Na ONG Focinho Abandonado, responsável pela doação de 1470 animais na cidade de Campinas desde a sua inauguração, em 2013, a situação não é diferente e também foi necessário suspender o resgate de animais, conta Aline Oliveira, representante da instituição.

“Cada dia temos novos pedidos de resgates, mas temos que negar. Não temos como resgatar, não temos como pagar. Se a gente doa um animal, a gente resgata outro. Porque não temos onde colocá-los, não temos lar temporário para eles. As doações diminuíram muito. Com essa crise, é a primeira coisa que as pessoas cortam. Elas param de ajudar ao outro”, diz Aline.

Segundo a protetora, as dividas da instituição também estão elevadas. “Temos muitas dívidas de hotel. Em um veterinário a dívida está R$ 8 mil, em outro, em R$ 1 mil. Fora os hotéis, que temos um custo mensal de mais ou menos R$ 2 mil. Estamos tendo que ficar com dívidas em veterinários, algo que nunca gostamos de fazer, mas não temos como pagar”, conta ela.

Problema crescente

Segundo estimativa da Organização Mundial da Saúde (OMS), com base no número de habitantes no município, Campinas possui hoje cerca de 20 mil cães e 10 mil gatos vivendo nas ruas. E este número tende a aumentar, avalia Carol. Na verdade, na percepção da protetora, o número de animais abandonados já vem aumentando. “Muito provavelmente por causa da crise que o país vem enfrentando. São cachorros que não estão sendo cuidados nem dentro de suas próprias casas”, conta ela.
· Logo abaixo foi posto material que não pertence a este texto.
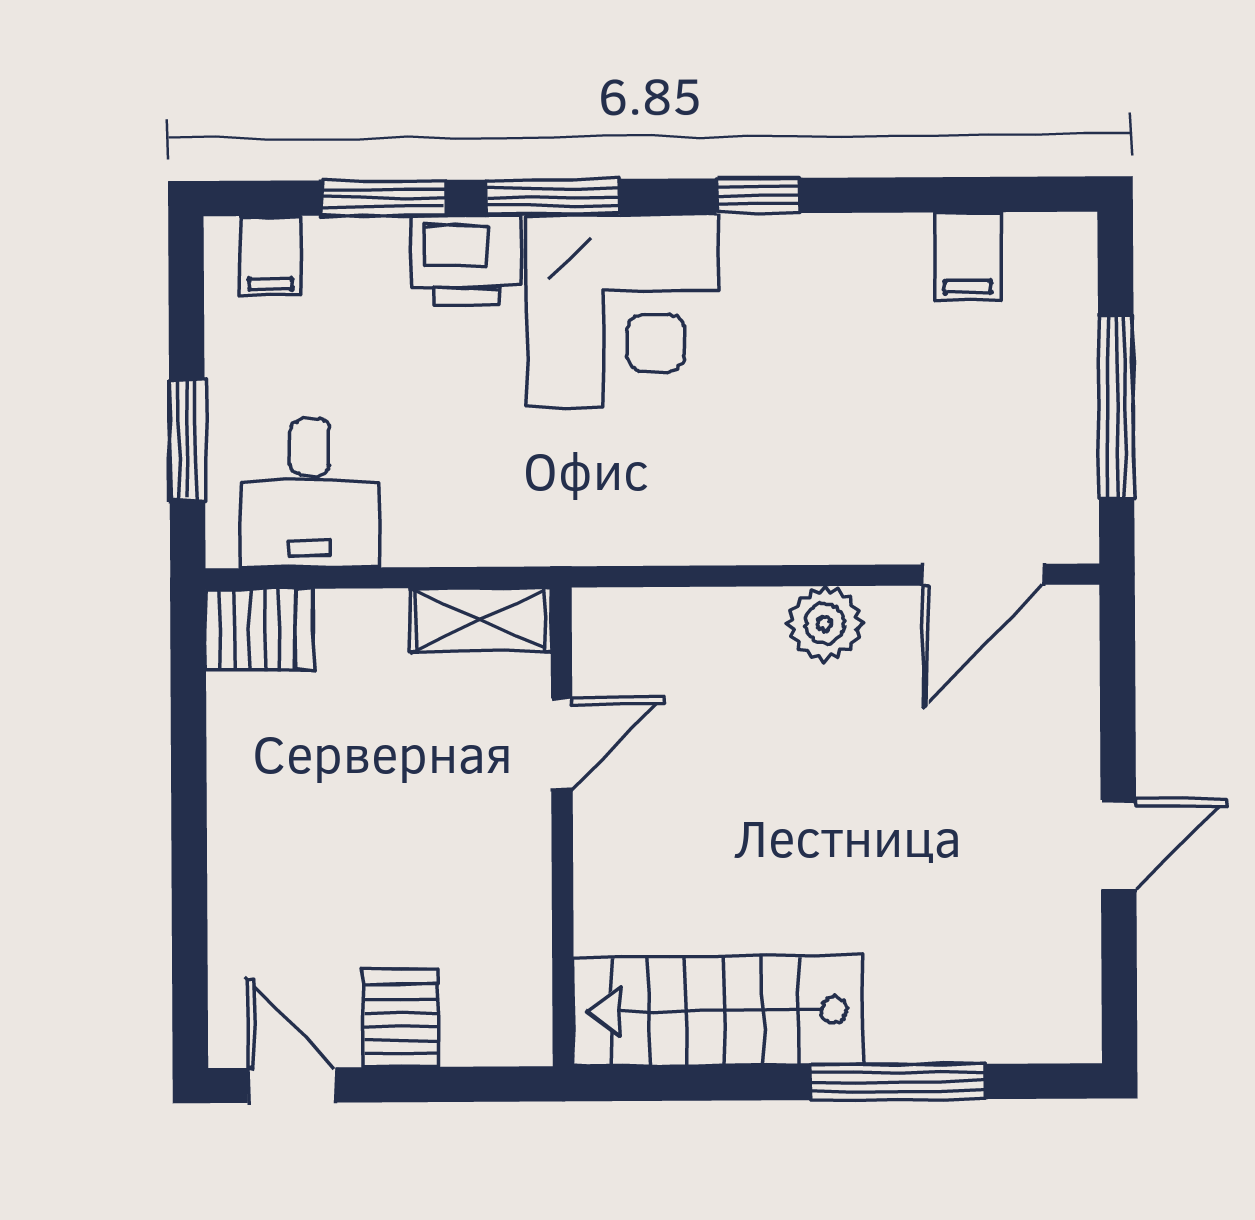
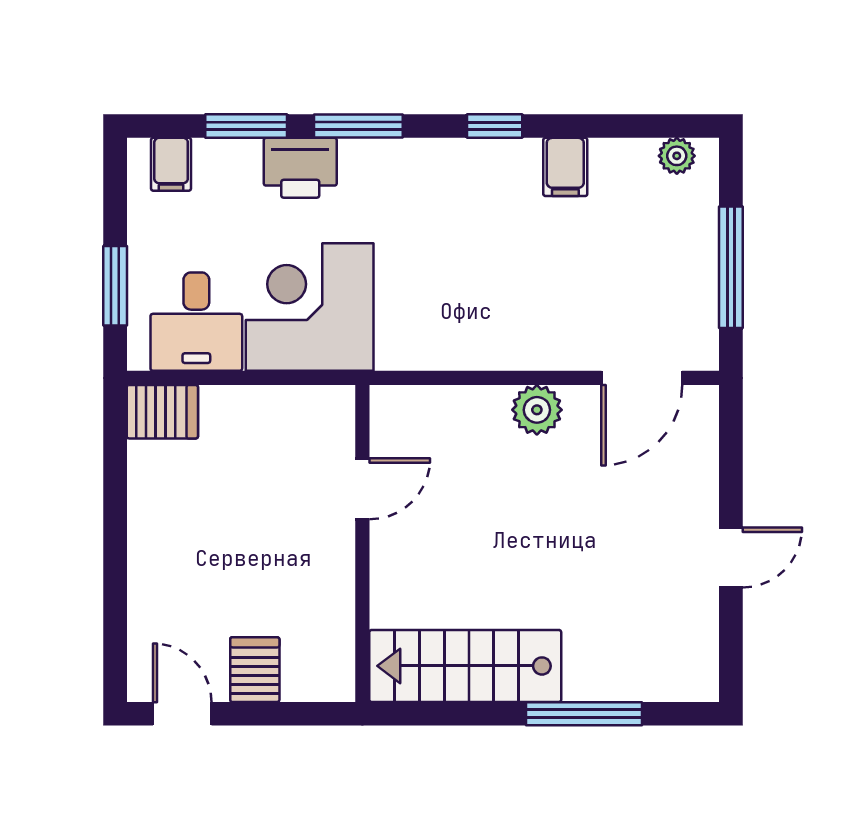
plant: (1034, 239) -> (677, 156), added
filing cabinet: (968, 256) -> (565, 167), moved
corner desk: (623, 310) -> (310, 307), moved, turned 180
shelving: (480, 620) -> (309, 406), removed

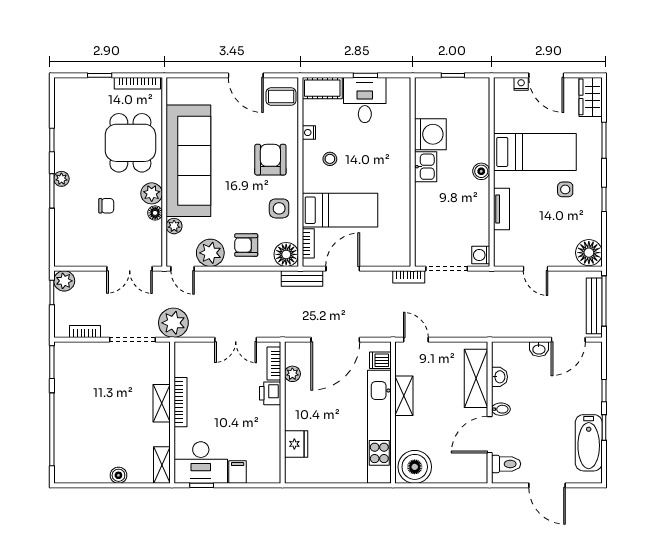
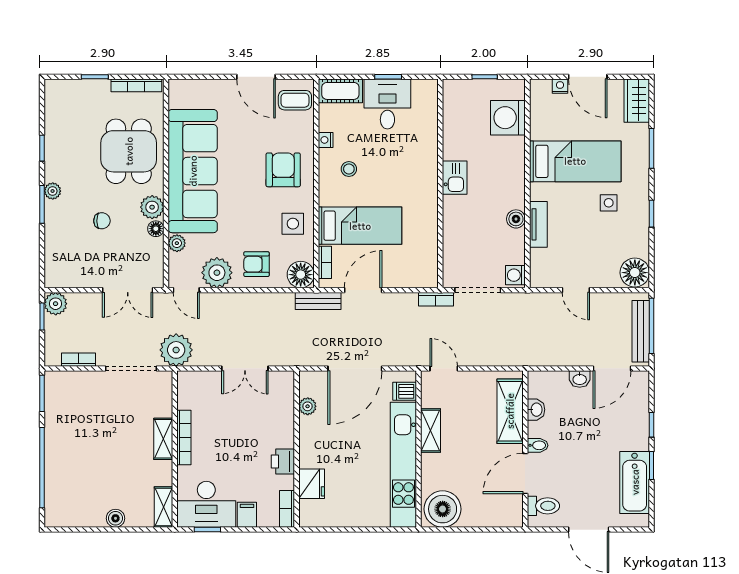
washing machine: (430, 134) -> (508, 118), moved, turned 180
boiler: (481, 171) -> (516, 219), moved
bookcase: (274, 364) -> (287, 509), moved
printer: (270, 393) -> (283, 462), moved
A percepção é a mesma de Thaise Piculi, coordenadora de comunicações do Grupo de Apoio ao Animal de Rua (GAAR) de Campinas, que cuida de cerca de 40 animais, entre cães e gatos, e já conseguiu doar este ano 102 animais resgatados.
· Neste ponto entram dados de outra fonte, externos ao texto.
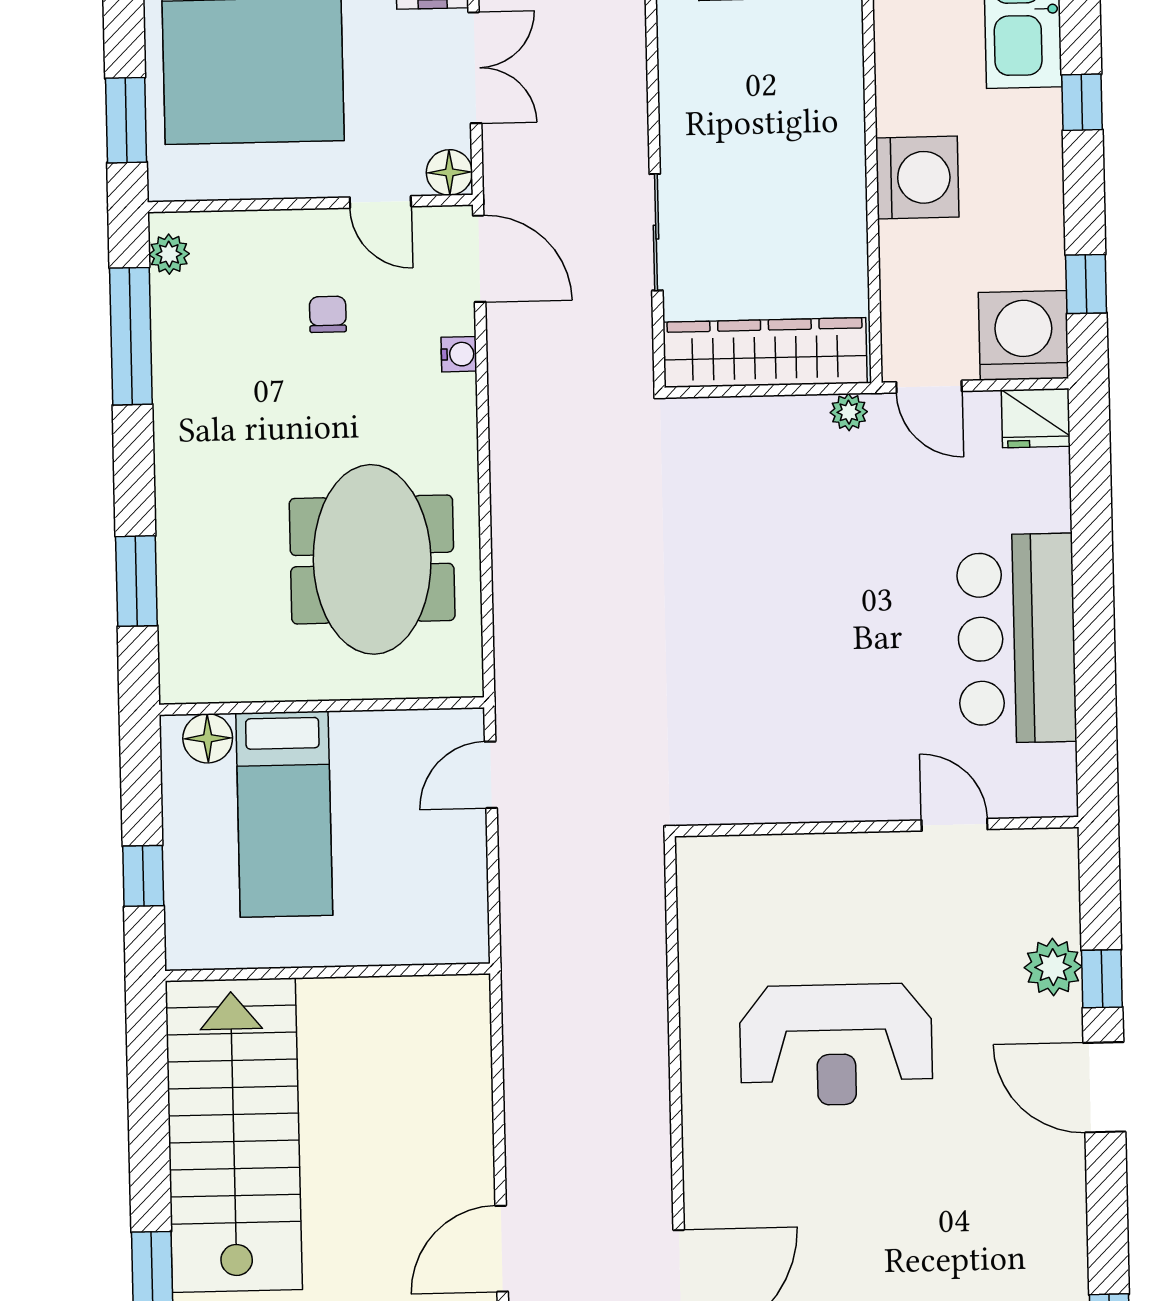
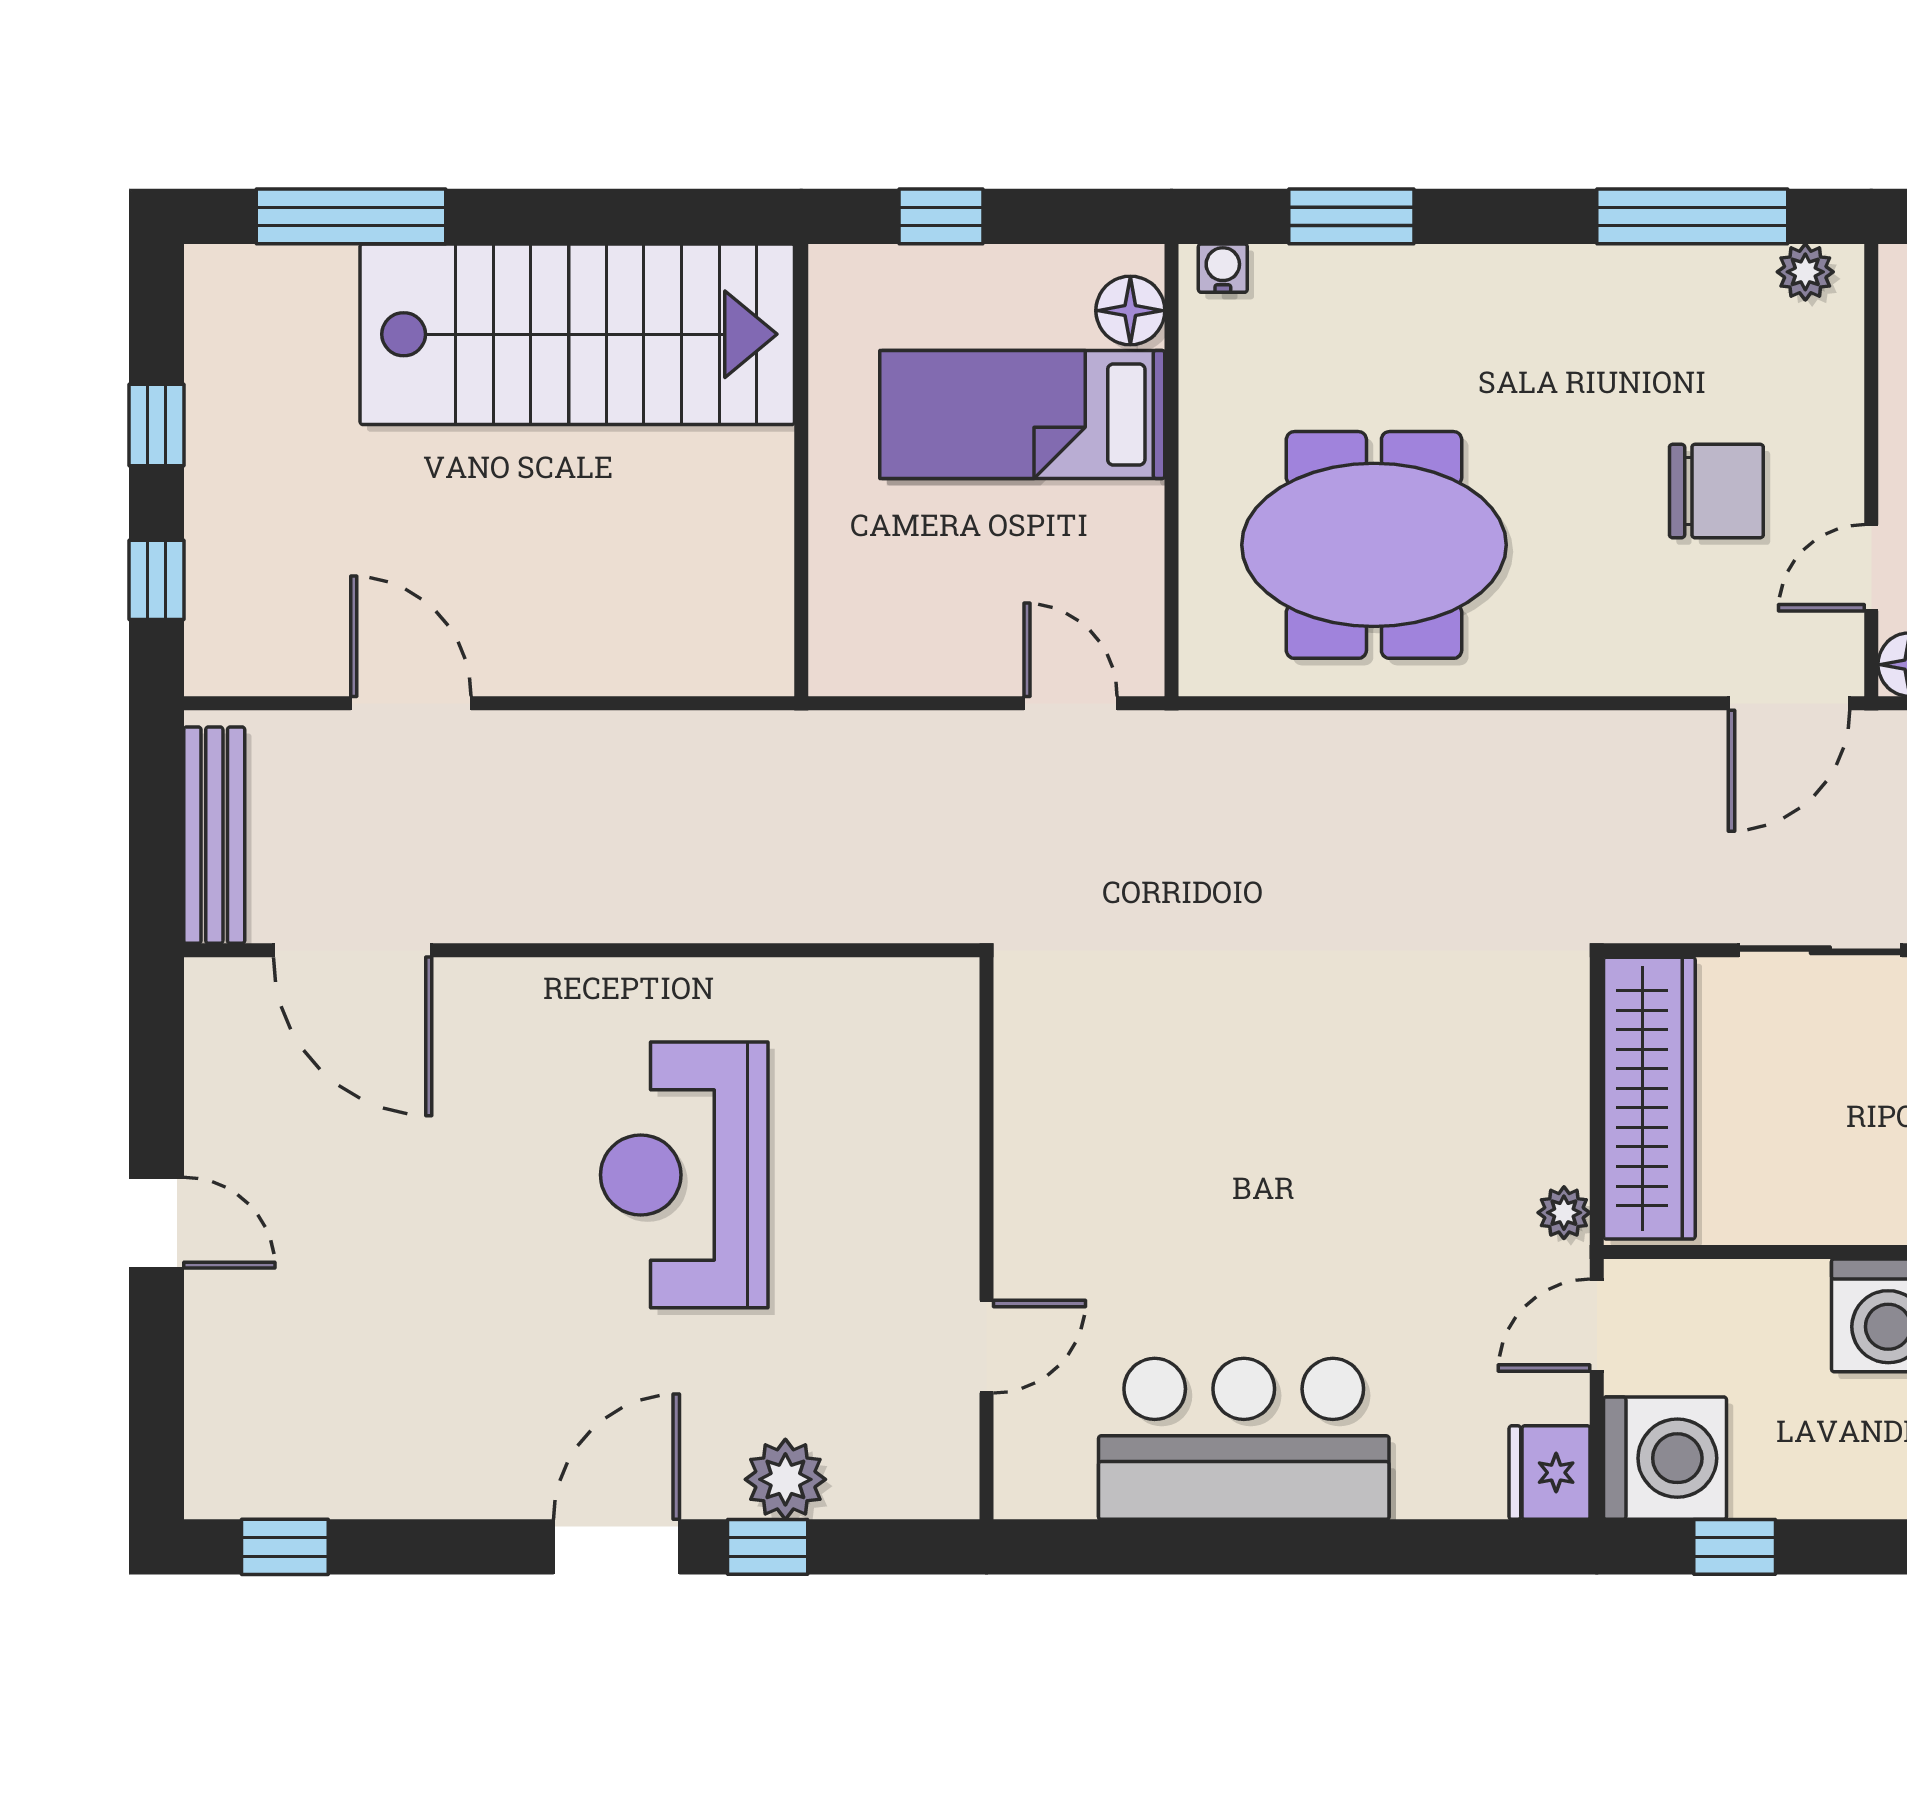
chair: (328, 314) -> (1716, 491), width x1.87, depth x1.87
water cooler: (459, 354) -> (1223, 268), moved, turned 180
“Nossa situação não é diferente. O número de animais abandonados está aumentando e as doações estão diminuindo. A gente tinha uma média de gatos no ano passado, e este ano está superando. A situação dos animais abandonados, a gente tenta combater, mas infelizmente está complicado”, conta Thaise.
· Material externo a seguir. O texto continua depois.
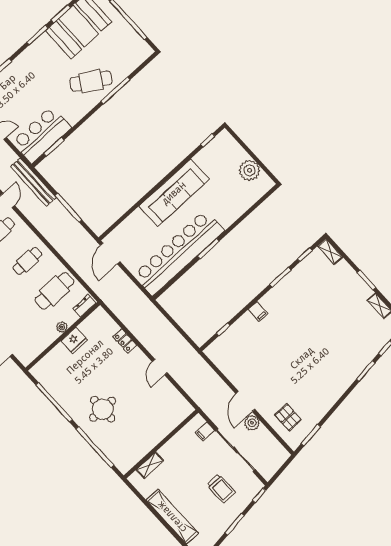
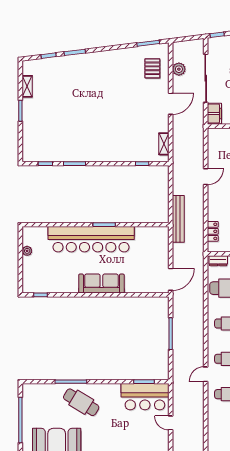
plant: (250, 170) -> (27, 251), width x0.53, depth x0.53
bench: (33, 182) -> (178, 219), moved
sofa: (174, 193) -> (101, 284), width x0.74, depth x0.79
shelving: (330, 251) -> (164, 144), moved
bar counter: (179, 253) -> (91, 239), moved
filing cabinet: (258, 311) -> (109, 155), removed
locker: (125, 341) -> (213, 231), moved
plant: (252, 423) -> (179, 69), moved
filing cabinet: (205, 431) -> (214, 114), width x2.00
Segundo Thaise, por não possuir um local próprio para abrigar os animais, o ‘GAAR Campinas’ aluga uma chácara.

“Nosso custo chega a mais ou menos R$ 4 mil por mês, porque a gente banca tudo, desde hospedagem até ração, medicamentos, vacina, tudo”, conta ela.

Apesar disso, o ‘GAAR’ continua resgatando animais, mas, em certos casos, apenas os que exigem maiores necessidades. “A gente resgata os que estão em situação de risco, as cadelas prenhas, as cadelas com filhotes, os animais acidentados, os mais necessitados mesmo”, diz Thaise.

Um novo lar

Outro ponto em comum entre a maioria das instituições que cuidam de animais abandonados, é em relação à adoção. Toda pessoa que quer adotar um cão ou um gato passa por um processo de conhecimento com determinada organização, para quem está doando saber se a pessoa é realmente apta para cuidar do animal. E doar nem sempre é fácil, principalmente quando se trata de um animal adulto.

“As pessoas procuram muitos filhotes para adotar, e cachorros de portes pequenos. Cachorros de portes grandes e adultos demoram um pouco mais para serem doados”, conta Thaise Piculi.

Ela conta a história de Zulu, um cão adulto que está há muito tempo em sua ONG. “Estamos com um macho de porte médio para grande que está há quase dois anos para adoção e a gente não consegue doar, e estamos muito tristes. Ele é um cachorro muito bonito, muito brincalhão, mas, por ser um pouco grande, adulto, as pessoas têm um pouco de preconceito, e isso nos chateia”, lameta.

Neste ano, segundo a coordenadora de comunicação do ‘GAAR Campinas’, 102 animais já foram doados.

Contra a proliferação

Parte do protocolo adotado pelas instituições é a castração animal, que tem como principal objetivo acabar com os animais abandonados das cidades.

Segundo a veterinária Elani Garcia, além de diminuir o número de animais nas ruas, castrar um animal evita a transmissão de doenças também para os seres humanos. “Diminuindo a proliferação, diminui a quantidade de doenças, a transmissão da raiva por exemplo. Quanto menos animal perdido na rua, menor a incidência”, conta Elani.

Em determinadas ONGs, os animais são doados apenas após passarem por este processo. “A castração é o lema do GAAR Campinas. Nossos animais são doados castrados, tanto cachorro quanto gato. É um animal que não vai procriar, que não vai gerar outros abandonados, o animal não vai sofrer na rua”, conta Thaise.